When you think of it, there are endless possible definitions for such differences or additions; and I guess you can also use these definitions in theoretical physics.
But nice analasys for the case of numbers.

As for a similar case for matrices, I guess one needs an inner product to define positive definiteness, and then we can do a similar analysis for $A^B$ and $B^A$; I would think Hessians will appear.. (haven't done the analysis myself it's just a hunch). :

 

[PeroK]

The Lambert function comes up in a lot of math videos. Here's one such video:

In school, they never taught "proof by inspection" either!

 

[anuttarasammyak]

The Lambert function comes up in a lot of math videos. Here's one such video:

Since $4^x + x$ is monotonically increasing, I would recommend that students make a rough estimation; they would then find that $4^x + x=4^4+4$

 

[jedishrfu]

But the point of the video is to teach us how to use the lambert function to solve a problem not how to intelligently guess the answer.

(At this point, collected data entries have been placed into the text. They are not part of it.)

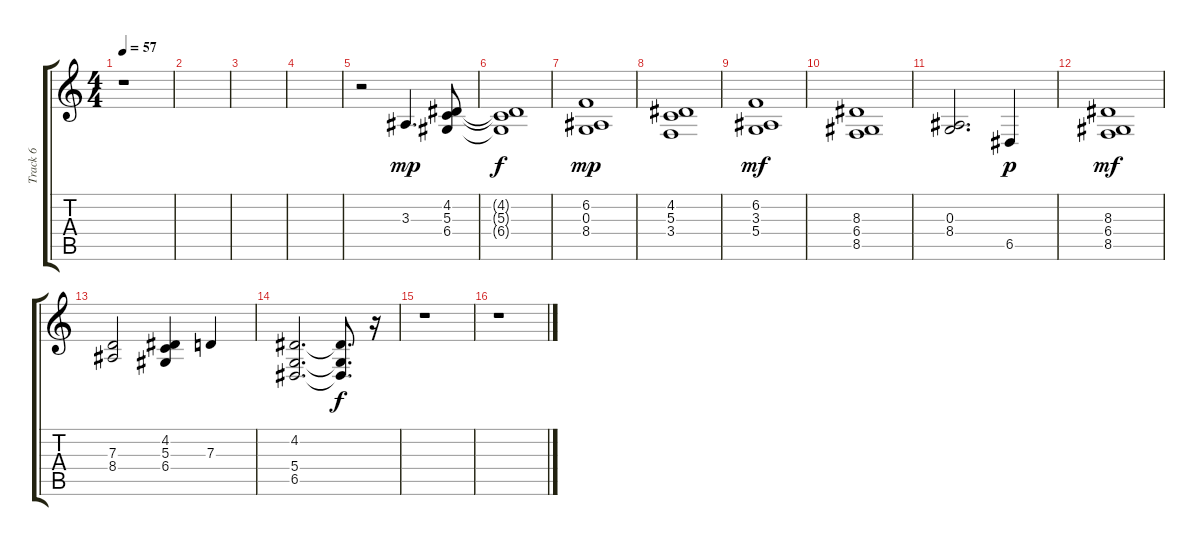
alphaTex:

\track ("Track 6" "Track 6") {instrument stringensemble2}
\staff {score tabs}
\tuning (E4 B3 G3 D3 A2 E2) {hide}
\ts (4 4)
\tempo 57
\clef g2
\ks c
r.1{dy f} |
|
|
|
r.2 3.3.4{d dy mp} (4.2 5.3 6.4).8 |
(4.2{t} 5.3{t} 6.4{t}).1{dy f} |
(6.2 0.3 8.4).1{dy mp} |
(4.2 5.3 3.4).1 |
(6.2 3.3 5.4).1{dy mf} |
(8.3 6.4 8.5).1 |
(0.3 8.4).2{d} 6.5.4{dy p} |
(8.3 6.4 8.5).1{dy mf} |
(7.3 8.4).2 (4.2 5.3 6.4).4 7.3.4 |
(4.2 5.4 6.5).2{d} (4.2{t} 5.4{t} 6.5{t}).8{d dy f} r.16 |
r.1 |
r.1
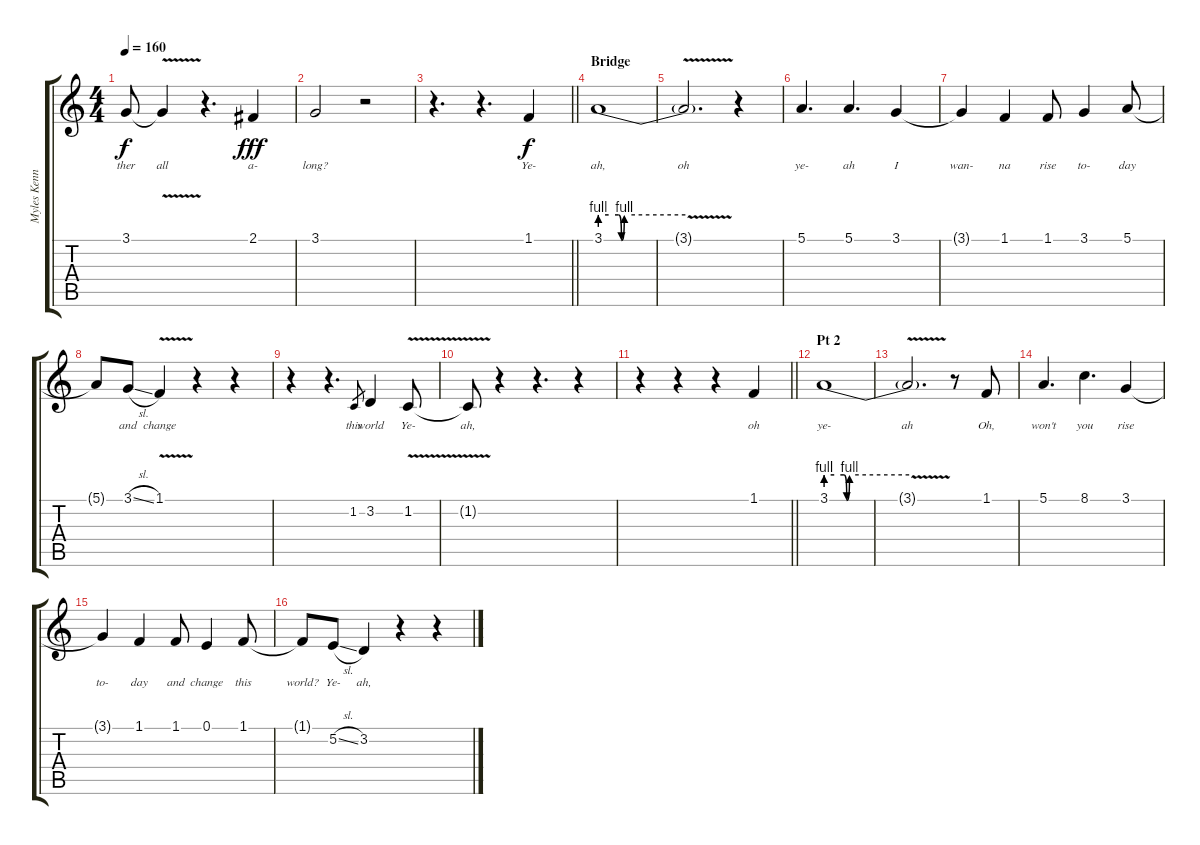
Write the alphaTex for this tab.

\track ("Myles Kennedy [Vocals]" "Myles Kenn") {instrument clarinet}
\staff {score tabs}
\tuning (E4 B3 G3 D3 A2 D2) {hide}
\ts (4 4)
\tempo 160
\clef g2
\ks c
3.1{t}.8{lyrics (0 "ther") lyrics (1 "") lyrics (2 "") lyrics (3 "") lyrics (4 "") dy f} 3.1{v t}.4{lyrics (0 "all") lyrics (1 "") lyrics (2 "") lyrics (3 "") lyrics (4 "")} r.4{d} 2.1.4{lyrics (0 "a-") lyrics (1 "") lyrics (2 "") lyrics (3 "") lyrics (4 "") dy fff} |
3.1.2{lyrics (0 "long?") lyrics (1 "") lyrics (2 "") lyrics (3 "") lyrics (4 "")} r.2 |
\barLineRight lightlight
r.4{d} r.4{d} 1.1.4{lyrics (0 "Ye-") lyrics (1 "") lyrics (2 "") lyrics (3 "") lyrics (4 "") dy f} |
\section ("" "Bridge")
3.1{be (custom 0 4 6 4 13 4 15 0 17 4 60 4)}.1{lyrics (0 "ah,") lyrics (1 "") lyrics (2 "") lyrics (3 "") lyrics (4 "")} |
3.1{v t}.2{d lyrics (0 "oh") lyrics (1 "") lyrics (2 "") lyrics (3 "") lyrics (4 "")} r.4 |
5.1.4{d lyrics (0 "ye-") lyrics (1 "") lyrics (2 "") lyrics (3 "") lyrics (4 "")} 5.1.4{d lyrics (0 "ah") lyrics (1 "") lyrics (2 "") lyrics (3 "") lyrics (4 "")} 3.1.4{lyrics (0 "I") lyrics (1 "") lyrics (2 "") lyrics (3 "") lyrics (4 "")} |
3.1{t}.4{lyrics (0 "wan-") lyrics (1 "") lyrics (2 "") lyrics (3 "") lyrics (4 "")} 1.1.4{lyrics (0 "na") lyrics (1 "") lyrics (2 "") lyrics (3 "") lyrics (4 "")} 1.1.8{lyrics (0 "rise") lyrics (1 "") lyrics (2 "") lyrics (3 "") lyrics (4 "")} 3.1.4{lyrics (0 "to-") lyrics (1 "") lyrics (2 "") lyrics (3 "") lyrics (4 "")} 5.1.8{lyrics (0 "day") lyrics (1 "") lyrics (2 "") lyrics (3 "") lyrics (4 "")} |
5.1{t}.8{lyrics (0 "") lyrics (1 "") lyrics (2 "") lyrics (3 "") lyrics (4 "")} 3.1{sl}.8{lyrics (0 "and") lyrics (1 "") lyrics (2 "") lyrics (3 "") lyrics (4 "")} 1.1{v}.4{lyrics (0 "change") lyrics (1 "") lyrics (2 "") lyrics (3 "") lyrics (4 "")} r.4 r.4 |
r.4 r.4{d} 1.2.8{lyrics (0 "this") lyrics (1 "") lyrics (2 "") lyrics (3 "") lyrics (4 "") gr} 3.2.4{lyrics (0 "world") lyrics (1 "") lyrics (2 "") lyrics (3 "") lyrics (4 "")} 1.2{v}.8{lyrics (0 "Ye-") lyrics (1 "") lyrics (2 "") lyrics (3 "") lyrics (4 "")} |
1.2{t}.8{lyrics (0 "ah,") lyrics (1 "") lyrics (2 "") lyrics (3 "") lyrics (4 "")} r.4 r.4{d} r.4 |
\barLineRight lightlight
r.4 r.4 r.4 1.1.4{lyrics (0 "oh") lyrics (1 "") lyrics (2 "") lyrics (3 "") lyrics (4 "")} |
\section ("" "Pt 2")
3.1{be (custom 0 4 6 4 13 4 15 0 17 4 60 4)}.1{lyrics (0 "ye-") lyrics (1 "") lyrics (2 "") lyrics (3 "") lyrics (4 "")} |
3.1{v t}.2{d lyrics (0 "ah") lyrics (1 "") lyrics (2 "") lyrics (3 "") lyrics (4 "")} r.8 1.1.8{lyrics (0 "Oh,") lyrics (1 "") lyrics (2 "") lyrics (3 "") lyrics (4 "")} |
5.1.4{d lyrics (0 "won't") lyrics (1 "") lyrics (2 "") lyrics (3 "") lyrics (4 "")} 8.1.4{d lyrics (0 "you") lyrics (1 "") lyrics (2 "") lyrics (3 "") lyrics (4 "")} 3.1.4{lyrics (0 "rise") lyrics (1 "") lyrics (2 "") lyrics (3 "") lyrics (4 "")} |
3.1{t}.4{lyrics (0 "to-") lyrics (1 "") lyrics (2 "") lyrics (3 "") lyrics (4 "")} 1.1.4{lyrics (0 "day") lyrics (1 "") lyrics (2 "") lyrics (3 "") lyrics (4 "")} 1.1.8{lyrics (0 "and") lyrics (1 "") lyrics (2 "") lyrics (3 "") lyrics (4 "")} 0.1.4{lyrics (0 "change") lyrics (1 "") lyrics (2 "") lyrics (3 "") lyrics (4 "")} 1.1.8{lyrics (0 "this") lyrics (1 "") lyrics (2 "") lyrics (3 "") lyrics (4 "")} |
1.1{t}.8{lyrics (0 "world?") lyrics (1 "") lyrics (2 "") lyrics (3 "") lyrics (4 "")} 5.2{sl}.8{lyrics (0 "Ye-") lyrics (1 "") lyrics (2 "") lyrics (3 "") lyrics (4 "")} 3.2.4{lyrics (0 "ah,") lyrics (1 "") lyrics (2 "") lyrics (3 "") lyrics (4 "")} r.4 r.4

In the case of the original expression here, students might guess similarly setting a=b and yet miss 2^4-4^2 solution.

 

[PeroK]

But the point of the video is to teach us how to use the lambert function to solve a problem not how to intelligently guess the answer.

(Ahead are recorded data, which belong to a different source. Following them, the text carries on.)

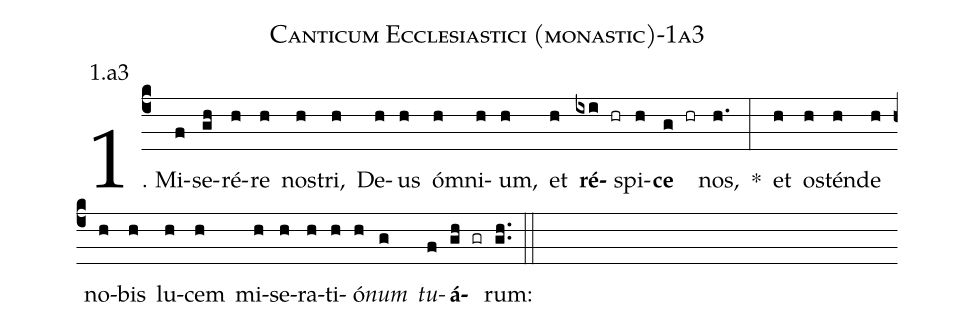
name: Canticum Ecclesiastici (monastic)-1a3;
annotation: 1.a3;
%%
(c4)1. Mi(f)se(gh)ré(h)re(h) nos(h)tri,(h) De(h)us(h) óm(h)ni(h)um,(h) et(h) <b>ré</b>(ixi hr)spi(h)<b>ce</b>(g hr) nos,(h.) *(:) et(h) os(h)tén(h)de(h) no(h)bis(h) lu(h)cem(h) mi(h)se(h)ra(h)ti(h)ó(h)<i>num</i>(g) <i>tu</i>(f)<b>á</b>(gh gr)rum:(gh..) (::)
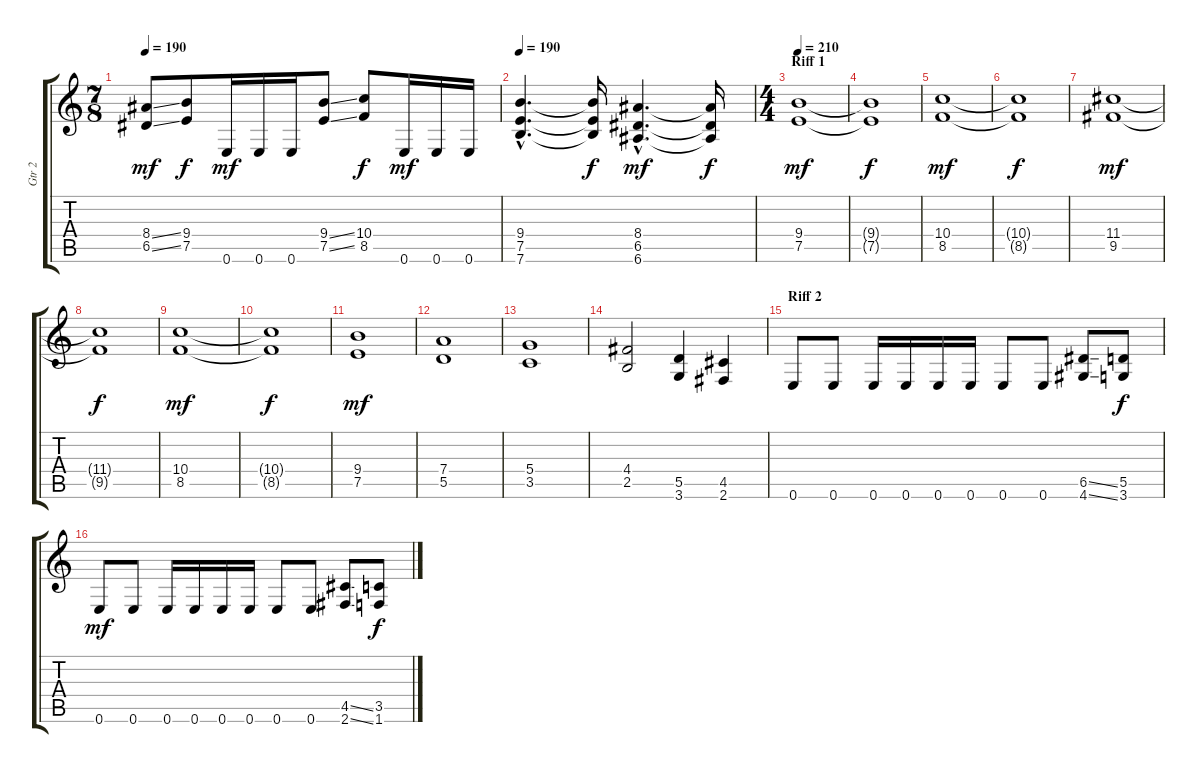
\track ("Gtr 2" "Gtr 2") {instrument distortionguitar}
\staff {score tabs}
\tuning (E4 B3 G3 D3 A2 E2) {hide}
\ts (7 8)
\tempo 190
\clef g2
\ks c
(8.4{ss} 6.5{ss}).8{dy mf} (9.4 7.5).8{dy f} 0.6.16{dy mf} 0.6.16 0.6.16 (9.4{ss} 7.5{ss}).8 (10.4 8.5).8{dy f} 0.6.16{dy mf} 0.6.16 0.6.16 |
\tempo 190
(9.4{hac} 7.5{hac} 7.6{hac}).4{d} (9.4{t} 7.5{t} 7.6{t}).16{dy f} (8.4{hac} 6.5{hac} 6.6{hac}).4{d dy mf} (8.4{t} 6.5{t} 6.6{t}).16{dy f} |
\ts (4 4)
\section ("" "Riff 1")
\tempo 210
(9.4 7.5).1{dy mf} |
(9.4{t} 7.5{t}).1{dy f} |
(10.4 8.5).1{dy mf} |
(10.4{t} 8.5{t}).1{dy f} |
(11.4 9.5).1{dy mf} |
(11.4{t} 9.5{t}).1{dy f} |
(10.4 8.5).1{dy mf} |
(10.4{t} 8.5{t}).1{dy f} |
(9.4 7.5).1{dy mf} |
(7.4 5.5).1 |
(5.4 3.5).1 |
(4.4 2.5).2 (5.5 3.6).4 (4.5 2.6).4 |
\section ("" "Riff 2")
0.6.8 0.6.8 0.6.16 0.6.16 0.6.16 0.6.16 0.6.8 0.6.8 (6.5{ss} 4.6{ss}).8 (5.5 3.6).8{dy f} |
0.6.8{dy mf} 0.6.8 0.6.16 0.6.16 0.6.16 0.6.16 0.6.8 0.6.8 (4.5{ss} 2.6{ss}).8 (3.5 1.6).8{dy f}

After all the complications with applying the W-function, the solution still hinges on noticing that $4^4 = 256$. You might as well notice that right up front.

 

[PeroK]

After all the complications with applying the W-function, the solution still hinges on noticing that $4^4 = 256$. You might as well notice that right up front.

Here's what really going on. We start with a more general equation:
$$a^x + x = b$$$$(b - x)a^{-x} = 1$$$$(b-x)a^{b-x} = a^b$$We want to use the W-function on the left-hand side, so we use that $y = e^{\ln y}$ and multiply both sides by $\ln a$:
$$(b-x)(\ln a)e^{(b-x)\ln a} = a^b \ln a$$Now, by the definition of the W-function:
$$(b-x)\ln a = W(a^b \ln a)$$And, we have the general solution:
$$x = b - \frac{W(a^b \ln a)}{\ln a}$$To get rid of the W-function, we need to factorise $a^b = a^aa^{b-a}$ and use the trick that $y = e^{\ln y}$ again:
$$x = b - \frac{W((a^a \ln a)e^{(b-a)\ln a})}{\ln a}$$So, in the special case that $a^a = (b - a)$, we have:
$$x = b - (b-a) = a$$

 

[PeroK]

Here's the irony. Let's go back to the general solution:
$$x = b - \frac{W(a^b \ln a)}{\ln a}$$We try to get rid of the W-function by factorising $a^b = a^{\alpha}a^{b-\alpha}$ to give:
$$x = b - \frac{W((a^\alpha \ln a)e^{(b - \alpha)\ln a})}{\ln a}$$Then, in order to simplify we need to solve:
$$a^\alpha = b - \alpha$$Which is precisely our original equation!

So, all the shenanigans with the W-function was going round in one big circle to get us back to our original equation within the W-function argument. The only way to simplify is to spot/guess the solution to the original equation!

I had a gut feeling there was something not right about that video.

 

[bob012345]

The plot can also be generated easily on Desmos.

 

[AlexB23]

The plot can also be generated easily on Desmos.
View attachment 369809

Demos is the greatest of all time calculator. Used it a bit in high school over a decade ago, and it helped me visualize math concepts.